By late April, five of Orange County’s 34 cities had not posted their Annual Comprehensive Financial Reports (ACFRs) for the year ending June 30, 2022, on their websites. They are usually completed by December of the same year. By the end of May, the last one was finally posted. The city of Laguna Beach’s auditor’s report was dated May 25, 2023. But, the last shall be first, based on the results.
As if governmental liabilities weren’t excessively high already, many municipalities that have used leasing as a creative way to finance an asset acquisition, without having to report the indirect debt, will have to come clean. And reviewing lease documents and calculating implied loans does take a little bit of time, especially if leases are long-term, like a decade or more.
Other reasons for the delays include limited staffing, staff turnover with the resulting recruitment challenges, staff on medical leave, inability of appointed city council members serving on the Audit Committee to hold a meeting with a quorum, and one city is converting to new accounting software.
What can we observe from the fiscal year that saw the ongoing impacts of the coronavirus pandemic, Federal funding, pension euphoria and GASB 87? The results are provided in the graph below. The UNP stands for the Unrestricted Net Position, which represents a city’s net assets or net debt, with positive numbers in black and negative in red.
Three cities—Brea, Newport Beach, and San Juan Capistrano—made significant upward movement in 2022, climbing by five or more places. Three more cities—Seal Beach, La Habra, and Orange—went in the opposite direction, dropping three or more places. The other 28 cities pretty much stayed in place.

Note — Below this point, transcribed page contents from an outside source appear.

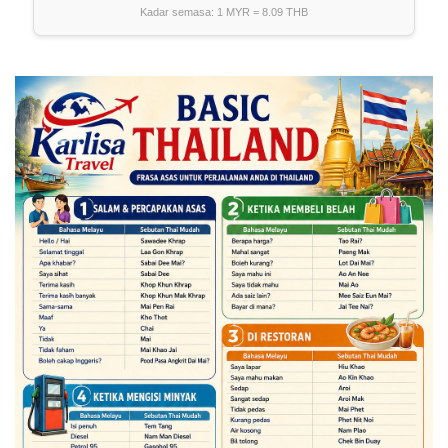
Kadar semasa: 1 MYR =
8.09
THB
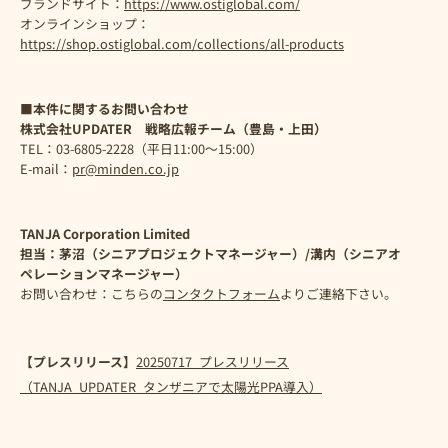
ブランドサイト：
https://www.ostiglobal.com/
オンラインショップ：
https://shop.ostiglobal.com/collections/all-products
■
本件に関するお問い合わせ
株式会社UPDATER 戦略広報チーム（豊島・上田）
TEL：03-6805-2228（平日11:00～15:00）
E-mail：
pr@minden.co.jp
TANJA Corporation Limited
担当：茅沼（シニアプロジェクトマネージャー）/溝内（シニアオ
ペレーションマネージャー）
お問い合わせ：こちらの
コンタクトフォーム
よりご連絡下さい。
【プレスリリース】
20250717_プレスリリース
（TANJA_UPDATER_タンザニアで太陽光PPA導入）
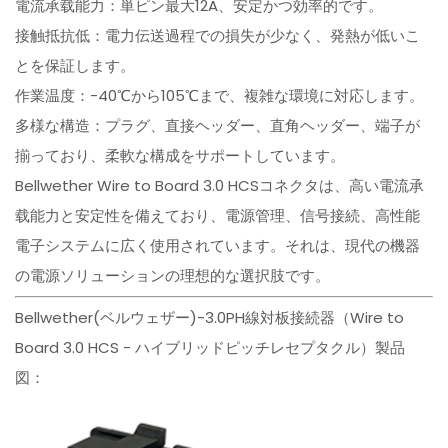
電流承载能力：単ピン最大12A、安定かつ効率的です。
接触抵抗低：電力伝送過程での損失が少なく、発熱が低いこ
とを保証します。
作業温度：-40℃から105℃まで、複雑な環境に対応します。
多様な構造：プラグ、直接ヘッダー、直角ヘッダー、端子が
揃っており、柔軟な構成をサポートしています。
Bellwether Wire to Board 3.0 HCSコネクタは、高い電流承
载能力と安定性を備えており、電源管理、信号接続、高性能
電子システムに広く使用されています。それは、現代の機器
の電源ソリューションの理想的な選択肢です。
Bellwether(ベルウェザー)-3.0PH線対板接続器（Wire to
Board 3.0 HCS - ハイブリッドピッチレセプタクル）製品
図：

San Juan Capistrano had a major adjustment to its capital assets with the transfer of sewer and water utility infrastructure to the Santa Margarita Water District, including governmental activity asset reductions of $6.4 million. This explains a portion of the city’s increase in its unrestricted net assets of $11.9 million.

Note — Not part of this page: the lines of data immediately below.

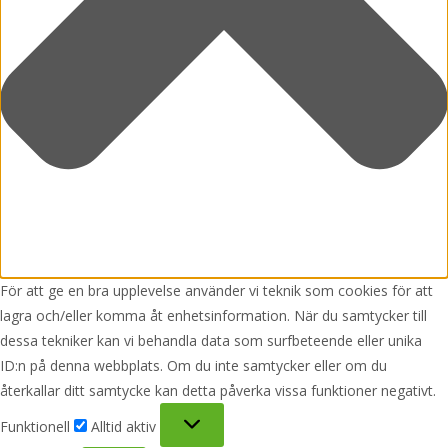
För att ge en bra upplevelse använder vi teknik som cookies för att
lagra och/eller komma åt enhetsinformation. När du samtycker till
dessa tekniker kan vi behandla data som surfbeteende eller unika
ID:n på denna webbplats. Om du inte samtycker eller om du
återkallar ditt samtycke kan detta påverka vissa funktioner negativt.
Funktionell
Funktionell
Alltid aktiv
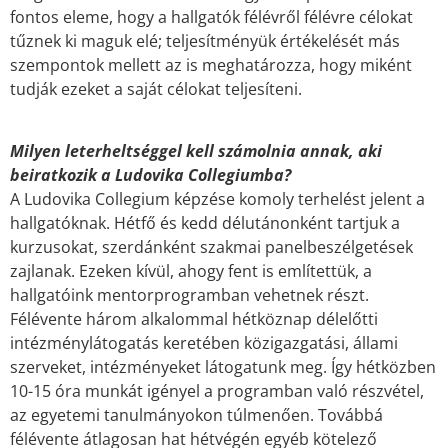
fontos eleme, hogy a hallgatók félévről félévre célokat
tűznek ki maguk elé; teljesítményük értékelését más
szempontok mellett az is meghatározza, hogy miként
tudják ezeket a saját célokat teljesíteni.
Milyen leterheltséggel kell számolnia annak, aki
beiratkozik a Ludovika Collegiumba?
A Ludovika Collegium képzése komoly terhelést jelent a
hallgatóknak. Hétfő és kedd délutánonként tartjuk a
kurzusokat, szerdánként szakmai panelbeszélgetések
zajlanak. Ezeken kívül, ahogy fent is említettük, a
hallgatóink mentorprogramban vehetnek részt.
Félévente három alkalommal hétköznap délelőtti
intézménylátogatás keretében közigazgatási, állami
szerveket, intézményeket látogatunk meg. Így hétközben
10-15 óra munkát igényel a programban való részvétel,
az egyetemi tanulmányokon túlmenően. Továbbá
félévente átlagosan hat hétvégén egyéb kötelező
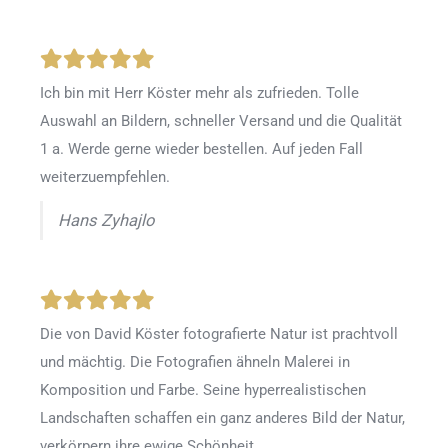
Ich bin mit Herr Köster mehr als zufrieden.
Tolle
Auswahl an Bildern, schneller Versand und die Qualität
1 a. Werde gerne wieder bestellen
.
Auf jeden Fall
weiterzuempfehlen.
Hans Zyhajlo
Die von David Köster fotografierte Natur ist prachtvoll
und mächtig. Die Fotografien ähneln Malerei in
Komposition und Farbe. Seine hyperrealistischen
Landschaften schaffen ein ganz anderes Bild der Natur,
verkörpern ihre ewige Schönheit.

Tustin almost regained first place this year with the use of the 21.3 percent return at CalPERS from two years ago, but also enjoyed a $56 million gain from the sale of 25.44 acres on the Tustin Legacy property. The sale, a rare opportunity for any municipality, explains nearly 80 percent of the $71.1 million increase in the city’s unrestricted net assets.
Laguna Beach was able to report a decline in pension liabilities of $33.2 million, allowing it to jump into first place.

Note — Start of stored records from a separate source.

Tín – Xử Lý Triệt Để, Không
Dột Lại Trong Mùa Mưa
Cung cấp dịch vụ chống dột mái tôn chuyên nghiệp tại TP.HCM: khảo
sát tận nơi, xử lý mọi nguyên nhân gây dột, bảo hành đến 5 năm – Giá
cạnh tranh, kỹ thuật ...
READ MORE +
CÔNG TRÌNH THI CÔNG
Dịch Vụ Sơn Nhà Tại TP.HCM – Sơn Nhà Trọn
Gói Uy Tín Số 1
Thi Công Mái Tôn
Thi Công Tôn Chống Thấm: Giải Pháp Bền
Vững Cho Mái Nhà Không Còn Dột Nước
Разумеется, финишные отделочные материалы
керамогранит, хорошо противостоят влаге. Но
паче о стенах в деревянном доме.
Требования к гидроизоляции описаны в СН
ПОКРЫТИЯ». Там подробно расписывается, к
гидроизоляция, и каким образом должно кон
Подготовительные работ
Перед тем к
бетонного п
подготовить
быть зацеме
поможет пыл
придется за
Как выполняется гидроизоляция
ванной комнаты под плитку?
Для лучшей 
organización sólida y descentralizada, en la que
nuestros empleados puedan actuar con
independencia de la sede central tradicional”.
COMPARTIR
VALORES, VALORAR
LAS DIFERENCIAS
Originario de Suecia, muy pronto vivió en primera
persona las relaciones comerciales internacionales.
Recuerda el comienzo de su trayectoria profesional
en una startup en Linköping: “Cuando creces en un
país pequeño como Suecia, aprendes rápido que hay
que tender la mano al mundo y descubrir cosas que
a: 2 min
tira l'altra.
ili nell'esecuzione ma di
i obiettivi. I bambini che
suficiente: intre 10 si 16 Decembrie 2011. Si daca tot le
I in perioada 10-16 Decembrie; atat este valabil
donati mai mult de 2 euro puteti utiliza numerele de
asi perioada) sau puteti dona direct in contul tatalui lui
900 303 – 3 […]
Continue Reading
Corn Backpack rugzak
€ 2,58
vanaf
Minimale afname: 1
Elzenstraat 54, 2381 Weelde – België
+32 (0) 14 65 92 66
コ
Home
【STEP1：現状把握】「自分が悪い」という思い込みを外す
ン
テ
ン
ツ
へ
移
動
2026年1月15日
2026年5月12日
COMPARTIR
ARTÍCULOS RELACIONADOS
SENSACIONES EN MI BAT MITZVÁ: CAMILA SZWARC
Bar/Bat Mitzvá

“Our financial management practices are also a justifiable source of community pride and industry leadership. Cypress is the only city to be recognized twice by former State Senator (and Certified Public Accountant) John Moorlach for having the largest unrestricted net position per capita of Orange County’s 34 cities.”
The 2023 ACFRs for Orange County’s 34 cities may have a completely different story to tell as the pension realities are reported. The trend could continue if the California Public Employees’ Retirement System (CalPERS) does not meet its investment return target of nearly 7.5 percent by June 30. And if a recession kicks in later this year, we may look at 2022 as one of the high-water marks. The bottom 15 cities would be wise to hunker down and do what any credit counselor would advise: Pay down your debts aggressively, especially those with a high interest rate, like CalPERS.